BEGIN PROVIDED PASSAGE
It's weird how some are stuck on the grade of shrimp. Granted they look great and all, but when you stick em in a planted tank, you sometimes never see them unless you have a horde. Not to say it ain't cool, but it ain't necessary either...:axe:


----------



## gnatster (Mar 6, 2004)

Sully said:


> It's weird how some are stuck on the grade of shrimp. Granted they look great and all, but when you stick em in a planted tank, you sometimes never see them unless you have a horde. Not to say it ain't cool, but it ain't necessary either...


To each their own...

It's not so much the grade as it is what the shrimp looks like. In this case grade is more indicative of coloration then it is of quality as it would be in say, beef. Just as there are many different colorations with different price points in discus the same is found in CRS.

The question becomes, do you want shrimp that have well defined red and white areas or do you want something that is more orange with less defined white areas.

It depends on what your wallet and eye both agree on.


----------



## Sully (Nov 11, 2005)

Oh, I see. Well, the more hype for high grade shrimpies makes me want to get high grade shrimpies too. But I think I personally would be okay with "substandard" shrimpies. B/c I can't even see my amano shrimps anymore.  But to each, their own.

Thanks,
Sully


----------



## Ibn (Oct 20, 2004)

Good to know...thanks for the heads up on the temperature, Ken. 

I think with the different grade shrimps, it's all about personal taste. Some people prefer more red versus others prefer more white; highly subjective.


----------



## vinnymac (May 4, 2005)

mossman said:


> It seems that your water temperature is a bit at the low side.
> At 75F is, gestations periods is 24 days
> At 77F is, gestations periods is 23 days
> 
> But good to keep at low temperature the white and red are better, best kept at 72F.


I can validate the temperature sensitivity of crystal reds. I had my temp at 79.5 - 80F and they did not molt or breed regularly. I chatted with Ken (mossman) and he advised me to lower it and now I have it at 76F and they are doing much better.

I am going to continue to lower the temp over the next several weeks and get it down to 72-73F and see how they do.


----------



## milalic (Aug 26, 2005)

vinnymac,

What ph do you have your CRS and RCS?


----------



## mossman (Sep 22, 2004)

vinnymac said:


> I can validate the temperature sensitivity of crystal reds. I had my temp at 79.5 - 80F and they did not molt or breed regularly. I chatted with Ken (mossman) and he advised me to lower it and now I have it at 76F and they are doing much better.
> 
> I am going to continue to lower the temp over the next several weeks and get it down to 72-73F and see how they do.


Good to hear that you see improvements. For breeding purpose, keep at 73 to 76F. For display purpose, 72 to 73F is good, you will see white and red thickened for high grade CRS, provided that the other aspects of water parameters are all in.


----------



## Ben Belton (Mar 14, 2004)

Based on the pics on the previous page and the discussion that they are "C" quality, I would be happy with "C", but can't get those either.
END PROVIDED PASSAGE
BEGIN SUPPLIED DATA
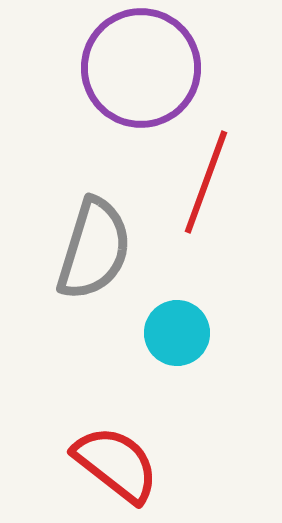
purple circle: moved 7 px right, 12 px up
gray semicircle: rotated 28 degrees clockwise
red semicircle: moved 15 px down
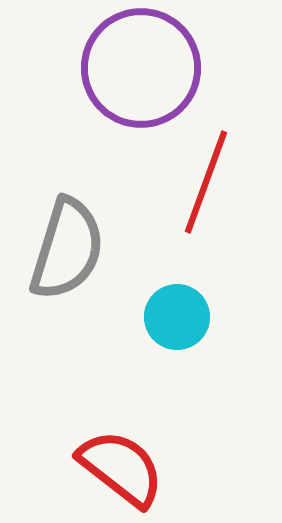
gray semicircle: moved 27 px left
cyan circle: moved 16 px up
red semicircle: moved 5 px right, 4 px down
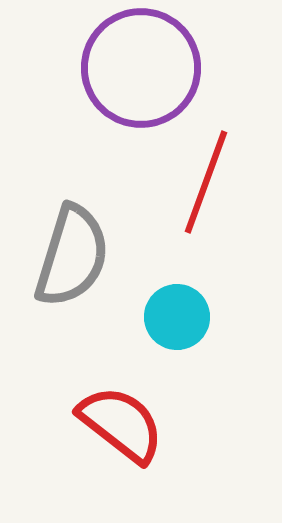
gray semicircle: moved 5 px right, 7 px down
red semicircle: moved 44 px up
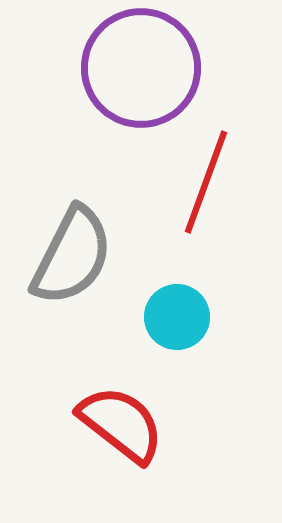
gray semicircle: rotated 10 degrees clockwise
END SUPPLIED DATA
BEGIN SUPPLIED DATA
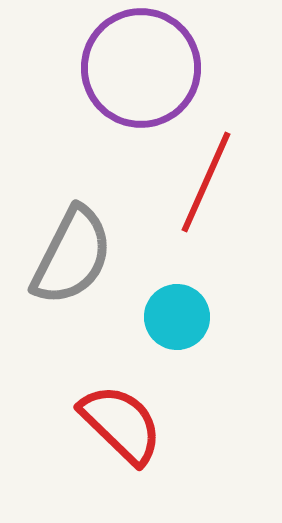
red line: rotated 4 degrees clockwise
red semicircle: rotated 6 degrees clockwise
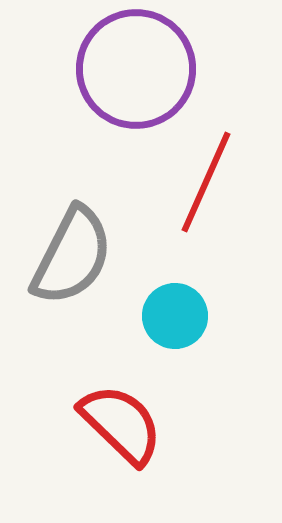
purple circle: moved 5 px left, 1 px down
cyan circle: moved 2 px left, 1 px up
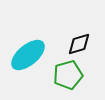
END SUPPLIED DATA
- _PROBLEM_
In the shrimp forum thread, please copy the passage starting with "I think with" and going on through "white; highly subjective.", putting "individual preference" in place of "personal taste".

- _THE OUTPUT_
I think with the different grade shrimps, it's all about individual preference. Some people prefer more red versus others prefer more white; highly subjective.